El trípode
Ultraderecha sin ultraizquierda
Ya se sabe que, ante la incomparecencia de la derecha, la izquierda se cree la única legitimada para establecer esos calificativos
Anteayer fue la fecha elegida para la presentación en sociedad de la nueva y última marca escogida –de momento– por los ideólogos de la «izquierda de la izquierda», situada a la izquierda del PSOE, según la definición dada a ese espacio por parte de Pedro Sánchez. Sus terminales mediáticas, tan prestas a calificar de «ultraderecha» al partido situado a la derecha del PP, pese a ser la tercera fuerza parlamentaria a nivel nacional con 52 escaños, parece les tiemblen la voz y la mano para calificarlo de «ultraizquierda» como procedería en adecuada correspondencia a dicha ubicación en el espectro ideológico. Ya se sabe que, ante la incomparecencia de la derecha, la izquierda se cree la única legitimada para establecer esos calificativos, y así vemos que en Finlandia, la primera ministra Sanna Marin, «socialdemócrata» tan del gusto sanchista, ha quedado en tercera posición con 43 escaños, superada por el partido conservador con 48 y –¡horror!– por la «ultraderecha» con 46. El calificativo no es neutral por cuanto en el imaginario colectivo estar identificado con un espacio político y electoral calificado de «ultra», tiene una carga peyorativa.
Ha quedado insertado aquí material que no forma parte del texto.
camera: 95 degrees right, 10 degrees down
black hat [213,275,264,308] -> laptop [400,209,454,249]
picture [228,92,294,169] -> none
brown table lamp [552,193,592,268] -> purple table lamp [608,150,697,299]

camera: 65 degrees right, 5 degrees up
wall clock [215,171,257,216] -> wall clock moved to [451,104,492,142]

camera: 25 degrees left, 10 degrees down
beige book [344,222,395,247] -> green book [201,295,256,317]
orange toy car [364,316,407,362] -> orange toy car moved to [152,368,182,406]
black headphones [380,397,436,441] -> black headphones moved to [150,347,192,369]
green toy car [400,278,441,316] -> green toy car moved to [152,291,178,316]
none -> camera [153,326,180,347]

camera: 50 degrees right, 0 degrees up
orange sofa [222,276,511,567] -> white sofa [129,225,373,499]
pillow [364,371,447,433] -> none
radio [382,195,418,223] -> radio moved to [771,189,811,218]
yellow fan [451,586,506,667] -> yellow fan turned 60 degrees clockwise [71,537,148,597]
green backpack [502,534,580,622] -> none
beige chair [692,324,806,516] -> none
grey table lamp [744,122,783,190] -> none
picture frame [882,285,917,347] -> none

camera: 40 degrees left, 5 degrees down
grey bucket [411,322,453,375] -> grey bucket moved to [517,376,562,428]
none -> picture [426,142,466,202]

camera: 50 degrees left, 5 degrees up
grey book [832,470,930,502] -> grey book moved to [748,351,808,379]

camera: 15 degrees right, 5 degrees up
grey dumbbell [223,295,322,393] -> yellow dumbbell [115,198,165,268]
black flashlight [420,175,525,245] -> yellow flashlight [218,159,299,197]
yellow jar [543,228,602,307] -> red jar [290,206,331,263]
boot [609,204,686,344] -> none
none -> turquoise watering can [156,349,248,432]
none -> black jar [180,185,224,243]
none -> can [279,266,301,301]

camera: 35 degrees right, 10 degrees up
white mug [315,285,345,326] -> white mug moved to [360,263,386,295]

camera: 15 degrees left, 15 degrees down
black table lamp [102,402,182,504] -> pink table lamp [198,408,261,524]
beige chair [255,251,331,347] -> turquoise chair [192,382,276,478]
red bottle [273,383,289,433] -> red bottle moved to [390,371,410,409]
Es la semiótica del lenguaje, que impone el perímetro donde se ubica el debate de las ideas y proyectos políticamente «correctos»; es decir, aceptados por el sistema. Estar ubicado fuera de él implica ser un outsider, y por tanto, un competidor con pocas posibilidades de éxito por estar al margen de las ideas dominantes y las tendencias más comunes. De aquí deriva el afán por estar en una posición considerada como centrada y alejada de los extremos, centroizquierda o socialdemócrata por un lado, y centro, centroderecha o moderado y conservador por el otro. La cuestión inevitablemente remite a conocer quién impone lo que es correcto o no en el debate público, pero adentrarse en la profundidad de esa incógnita conlleva el estigma de ser calificado de conspiranoico por quienes están al mando del sistema, y que son los auténticos y únicos conspiradores.
Preciso es reconocer y advertir que no se puede ver una oculta conspiración detrás de cualquier suceso, sea natural o humano, pero tampoco caer en la ingenuidad de creer que todo lo que sucede es una mera consecuencia aleatoria de la combinación del ejercicio de la libertad humana y las leyes de la naturaleza. Ya dijo el mandatario estadounidense Franklin D. Roosevelt, poco sospechoso de ultraderechista, que «cuando un suceso político se produce, hay que tener la plena convicción de que había sido debidamente preparado». Por cierto, no califiquen de conspiranoico ver siempre a Sánchez con la insignia de la Agenda 2030 en la solapa, como un apóstol de la religión climática.